### Document text
-- Opening Marker --

The term “assault weapon” probably deserves some discussion. The term “Assault Rifle” was coined in Germany during WWII by non other than Adolf Hitler when he was shown the Maschinenpistole 43 which became the Sturmgewehr 44  (translates as storm rifle 44). Assault rifles have a defined set of characteristics:

  • It must be an individual weapon with provision to fire from the shoulder (i.e. a buttstock);
  • It must be capable of selective fire;
  • It must have an intermediate-power cartridge: more power than a pistol but less than a standard rifle or battle rifle;
  • Its ammunition must be supplied from a detachable magazine rather than a feed-belt.
  • And it should at least have a firing range of 300 meters (1000 feet)

This is an internationally and industry recognized term, which is why when the US “assault weapon” ban was introduced, they used that term rather than “assault rifle” since “assault rifles” are actually already banned. This ban concentrated on cosmetic issues (what the gun looked like) rather than on any functionality characteristics. It was an end-run around the constitution, since it didn’t actually ban any class of firearms, only a set of cosmetic features.

The key here is the second bullet – it must be select-fire, which means that it must have a switch to select either semi-automatic fire (one pull of the trigger, one shot) or automatic fire (one pull of the trigger, multiple shots). Also note that it does not fire high-power rounds, so the phrase beloved of reporters and their editors (high-power assault rifle) is nonsensical.

The term “assault weapon” (as opposed to assault rifle) is tracable back to one Josh Sugarmann, director of the National Coalition to Ban Handguns, who wrote a memo which said:

 “…the semiautomatic weapons’ menacing looks, coupled with the public’s confusion ..[that] anything that looks like a machine gun is assumed to be a machine gun – can only increase the chance of public support for restrictions on these weapons

The term was deliberately coined to confuse.

Back to the article under discussion – he throws in the word “massacre” to begin the emotional wind-up.

-- Closing Marker --

### Data provided
-- Opening Marker --

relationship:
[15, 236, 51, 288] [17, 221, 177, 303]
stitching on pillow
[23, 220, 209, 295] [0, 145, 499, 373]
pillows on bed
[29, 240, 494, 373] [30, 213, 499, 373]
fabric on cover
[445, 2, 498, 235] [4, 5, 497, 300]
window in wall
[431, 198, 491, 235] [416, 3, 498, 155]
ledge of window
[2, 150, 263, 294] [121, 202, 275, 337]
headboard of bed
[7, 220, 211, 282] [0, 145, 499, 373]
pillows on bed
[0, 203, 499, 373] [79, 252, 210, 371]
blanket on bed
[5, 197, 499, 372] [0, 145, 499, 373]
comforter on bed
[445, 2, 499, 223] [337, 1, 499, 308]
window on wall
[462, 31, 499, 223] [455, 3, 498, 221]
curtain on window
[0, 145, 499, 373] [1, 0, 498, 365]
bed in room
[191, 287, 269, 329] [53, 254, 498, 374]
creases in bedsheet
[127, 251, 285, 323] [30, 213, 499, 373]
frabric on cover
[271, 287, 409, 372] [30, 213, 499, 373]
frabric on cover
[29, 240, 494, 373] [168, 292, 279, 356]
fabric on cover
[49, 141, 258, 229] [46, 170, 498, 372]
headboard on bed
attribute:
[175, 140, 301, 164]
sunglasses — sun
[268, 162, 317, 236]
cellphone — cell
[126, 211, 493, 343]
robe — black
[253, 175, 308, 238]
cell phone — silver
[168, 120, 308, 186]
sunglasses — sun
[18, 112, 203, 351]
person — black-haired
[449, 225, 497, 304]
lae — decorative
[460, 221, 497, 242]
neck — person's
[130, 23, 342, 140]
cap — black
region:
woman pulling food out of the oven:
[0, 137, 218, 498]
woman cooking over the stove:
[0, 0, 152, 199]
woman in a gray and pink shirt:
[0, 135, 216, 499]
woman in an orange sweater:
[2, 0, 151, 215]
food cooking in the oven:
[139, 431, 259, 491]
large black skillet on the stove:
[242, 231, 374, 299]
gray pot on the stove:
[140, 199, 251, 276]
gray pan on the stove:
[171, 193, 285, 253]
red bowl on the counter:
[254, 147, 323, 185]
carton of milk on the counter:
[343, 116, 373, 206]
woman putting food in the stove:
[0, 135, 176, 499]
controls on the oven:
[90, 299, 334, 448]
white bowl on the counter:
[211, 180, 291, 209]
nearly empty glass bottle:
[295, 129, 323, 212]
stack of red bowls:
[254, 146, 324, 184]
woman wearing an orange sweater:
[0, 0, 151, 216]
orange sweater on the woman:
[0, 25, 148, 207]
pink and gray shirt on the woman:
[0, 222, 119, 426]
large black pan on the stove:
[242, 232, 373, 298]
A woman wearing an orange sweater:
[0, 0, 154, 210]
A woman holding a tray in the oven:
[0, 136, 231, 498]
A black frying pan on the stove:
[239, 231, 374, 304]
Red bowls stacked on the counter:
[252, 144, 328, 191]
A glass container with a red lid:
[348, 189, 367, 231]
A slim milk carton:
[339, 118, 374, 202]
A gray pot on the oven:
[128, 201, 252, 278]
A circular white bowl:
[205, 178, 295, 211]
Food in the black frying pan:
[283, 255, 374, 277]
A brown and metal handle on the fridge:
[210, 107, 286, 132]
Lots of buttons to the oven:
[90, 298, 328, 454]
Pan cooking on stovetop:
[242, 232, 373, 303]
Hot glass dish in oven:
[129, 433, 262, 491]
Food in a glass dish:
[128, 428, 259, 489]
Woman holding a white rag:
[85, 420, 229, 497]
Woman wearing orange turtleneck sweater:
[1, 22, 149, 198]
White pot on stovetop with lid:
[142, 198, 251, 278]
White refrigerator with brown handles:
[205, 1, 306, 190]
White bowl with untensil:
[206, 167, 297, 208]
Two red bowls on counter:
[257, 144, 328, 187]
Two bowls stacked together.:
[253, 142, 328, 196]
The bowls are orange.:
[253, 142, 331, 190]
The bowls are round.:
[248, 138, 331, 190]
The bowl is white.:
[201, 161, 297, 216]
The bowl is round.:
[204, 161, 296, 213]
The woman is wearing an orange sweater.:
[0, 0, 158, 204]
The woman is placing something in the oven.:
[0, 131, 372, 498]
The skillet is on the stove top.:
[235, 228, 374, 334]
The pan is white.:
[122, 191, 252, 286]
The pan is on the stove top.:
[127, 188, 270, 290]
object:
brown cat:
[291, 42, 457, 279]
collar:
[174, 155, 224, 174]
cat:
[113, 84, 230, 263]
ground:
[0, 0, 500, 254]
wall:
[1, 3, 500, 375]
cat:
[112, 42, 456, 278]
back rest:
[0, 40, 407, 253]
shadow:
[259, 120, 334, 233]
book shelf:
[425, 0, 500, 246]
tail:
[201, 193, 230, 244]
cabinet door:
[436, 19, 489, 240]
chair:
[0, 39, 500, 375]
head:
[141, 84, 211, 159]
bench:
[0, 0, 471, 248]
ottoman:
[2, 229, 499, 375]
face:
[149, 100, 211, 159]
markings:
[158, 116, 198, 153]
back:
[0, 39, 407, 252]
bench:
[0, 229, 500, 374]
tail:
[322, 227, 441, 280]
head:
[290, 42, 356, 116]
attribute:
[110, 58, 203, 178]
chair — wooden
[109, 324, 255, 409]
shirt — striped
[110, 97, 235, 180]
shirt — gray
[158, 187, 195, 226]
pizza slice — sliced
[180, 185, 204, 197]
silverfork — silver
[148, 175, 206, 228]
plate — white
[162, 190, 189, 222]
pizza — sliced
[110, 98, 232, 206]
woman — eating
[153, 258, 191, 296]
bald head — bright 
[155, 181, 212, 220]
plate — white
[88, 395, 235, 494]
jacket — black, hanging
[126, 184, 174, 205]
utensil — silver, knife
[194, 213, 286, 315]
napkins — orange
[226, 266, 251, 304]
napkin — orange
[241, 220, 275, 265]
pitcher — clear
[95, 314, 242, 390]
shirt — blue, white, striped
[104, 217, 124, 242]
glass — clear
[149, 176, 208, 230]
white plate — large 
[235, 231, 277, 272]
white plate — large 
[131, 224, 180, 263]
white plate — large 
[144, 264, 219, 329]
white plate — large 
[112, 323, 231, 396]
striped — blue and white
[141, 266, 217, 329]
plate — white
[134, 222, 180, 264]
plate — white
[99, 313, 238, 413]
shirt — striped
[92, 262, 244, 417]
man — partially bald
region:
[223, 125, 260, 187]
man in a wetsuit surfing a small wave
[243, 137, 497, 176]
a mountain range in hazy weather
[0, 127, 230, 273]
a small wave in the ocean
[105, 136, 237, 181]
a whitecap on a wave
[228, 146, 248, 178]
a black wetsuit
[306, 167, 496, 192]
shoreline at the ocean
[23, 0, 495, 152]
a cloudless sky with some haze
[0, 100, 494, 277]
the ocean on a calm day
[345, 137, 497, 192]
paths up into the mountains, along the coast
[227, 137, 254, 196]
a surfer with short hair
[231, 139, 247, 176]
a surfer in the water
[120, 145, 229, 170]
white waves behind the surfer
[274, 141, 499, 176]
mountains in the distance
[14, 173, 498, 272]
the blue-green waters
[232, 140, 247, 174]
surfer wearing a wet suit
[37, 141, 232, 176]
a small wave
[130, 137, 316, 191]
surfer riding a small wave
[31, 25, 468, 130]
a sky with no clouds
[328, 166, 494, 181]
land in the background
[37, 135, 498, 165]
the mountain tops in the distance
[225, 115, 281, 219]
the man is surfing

-- Closing Marker --

### Prompt 1
From the passage on assault weapons, list every characteristic it gives as defining an assault rifle.
### Prompt 2
Set down part of the passage on assault weapons word for word, beginning at the words "The key here" and stopping after "coined to confuse.".

### Worked solution 1
- It must be an individual weapon with provision to fire from the shoulder (i.e. a buttstock).
- It must be capable of selective fire.
- It must have an intermediate-power cartridge: more power than a pistol but less than a standard rifle or battle rifle.
- Its ammunition must be supplied from a detachable magazine rather than a feed-belt.
- It should at least have a firing range of 300 meters (1000 feet).

### Worked solution 2
The key here is the second bullet – it must be select-fire, which means that it must have a switch to select either semi-automatic fire (one pull of the trigger, one shot) or automatic fire (one pull of the trigger, multiple shots). Also note that it does not fire high-power rounds, so the phrase beloved of reporters and their editors (high-power assault rifle) is nonsensical.

The term “assault weapon” (as opposed to assault rifle) is tracable back to one Josh Sugarmann, director of the National Coalition to Ban Handguns, who wrote a memo which said:

 “…the semiautomatic weapons’ menacing looks, coupled with the public’s confusion ..[that] anything that looks like a machine gun is assumed to be a machine gun – can only increase the chance of public support for restrictions on these weapons

The term was deliberately coined to confuse.